By eliminating these internal transactions, the Taxable Income of the Tax Group is determined based on the overall financial performance of the group as a whole, rather than treating each entity separately. This consolidation allows for a more accurate assessment of the group’s overall tax liability, ensuring that tax is calculated based on the group’s combined profitability.

It’s important to note that the formation of a Tax Group and the consolidation of financial accounts for tax purposes are subject to certain conditions, such as all members being resident juridical persons, having the same Financial Year, and preparing financial statements using the same accounting standards. 

The parent company must also meet specific ownership and entitlement criteria, such as owning at least 95 percent of the share capital and voting rights in the subsidiaries, as well as being entitled to at least 95 percent of their profits and net assets.

How to register, file and pay Corporate Tax

All Taxable Persons (including Free Zone Persons) will be required to register for Corporate Tax and obtain a Corporate Tax Registration Number. The Federal Tax Authority may also request certain Exempt Persons to register for Corporate Tax.
Taxable Persons are required to file a Corporate Tax return for each Tax Period within 9 months from the end of the relevant period.

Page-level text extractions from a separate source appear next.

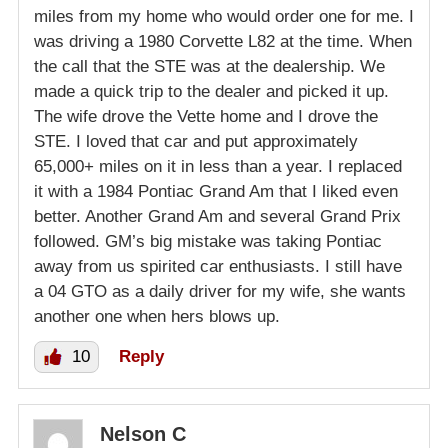
miles from my home who would order one for me. I
was driving a 1980 Corvette L82 at the time. When
the call that the STE was at the dealership. We
made a quick trip to the dealer and picked it up.
The wife drove the Vette home and I drove the
STE. I loved that car and put approximately
65,000+ miles on it in less than a year. I replaced
it with a 1984 Pontiac Grand Am that I liked even
better. Another Grand Am and several Grand Prix
followed. GM’s big mistake was taking Pontiac
away from us spirited car enthusiasts. I still have
a 04 GTO as a daily driver for my wife, she wants
another one when hers blows up.
10
Reply
Nelson C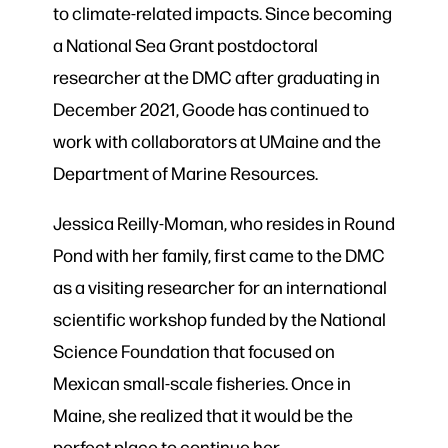
to climate-related impacts. Since becoming
a National Sea Grant postdoctoral
researcher at the DMC after graduating in
December 2021, Goode has continued to
work with collaborators at UMaine and the
Department of Marine Resources.
Jessica Reilly-Moman, who resides in Round
Pond with her family, first came to the DMC
as a visiting researcher for an international
scientific workshop funded by the National
Science Foundation that focused on
Mexican small-scale fisheries. Once in
Maine, she realized that it would be the
perfect place to continue her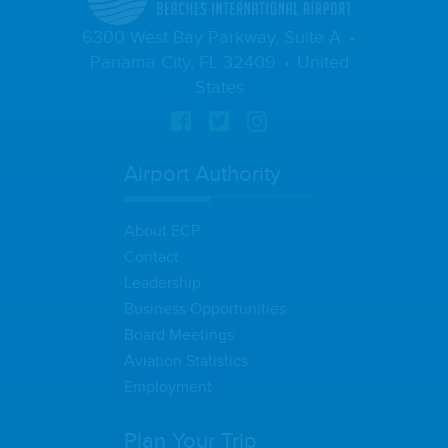
6300 West Bay Parkway, Suite A
Panama City, FL 32409
United
States
Airport Authority
About ECP
Contact
Leadership
Business Opportunities
Board Meetings
Aviation Statistics
Employment
Plan Your Trip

The same deadline would generally apply for the payment of any Corporate Tax due in respect of the Tax Period for which a return is filed.

Will entities in the UAE that are owned by GCC or UAE citizens pay tax? 

The tax applies to entities that fall within the income threshold of AED 375,000. The law does not differentiate between nationality or residence, so it applies to any entity irrespective of the citizenship or residence of the founders or owners. 

Will entities pay other taxes as well? 

According to the Ministry of Finance, some businesses may still be subject to both the corporate tax and “Emirate level taxation”. Emirate level taxes paid will not be credited against or otherwise reduce the amount of corporate tax payable. 

However, businesses that are engaged in certain activities like the extraction of natural resources in the UAE, which are subject to “Emirate level taxation”, will be outside the scope of the corporate tax. But these businesses are still required to meet “certain conditions”. 

Will the corporate tax replace VAT? 

The value-added tax (VAT) is a different type of tax. It will continue to be collected in the UAE. If an entity is mandated to pay VAT and corporate tax, it will have to pay the taxes separately. Those that are not VAT registered may still be subject to pay corporate tax. 

What about excise tax, will it be replaced by corporate tax? 

This is another form of tax. Excise tax will continue to be collected in the UAE.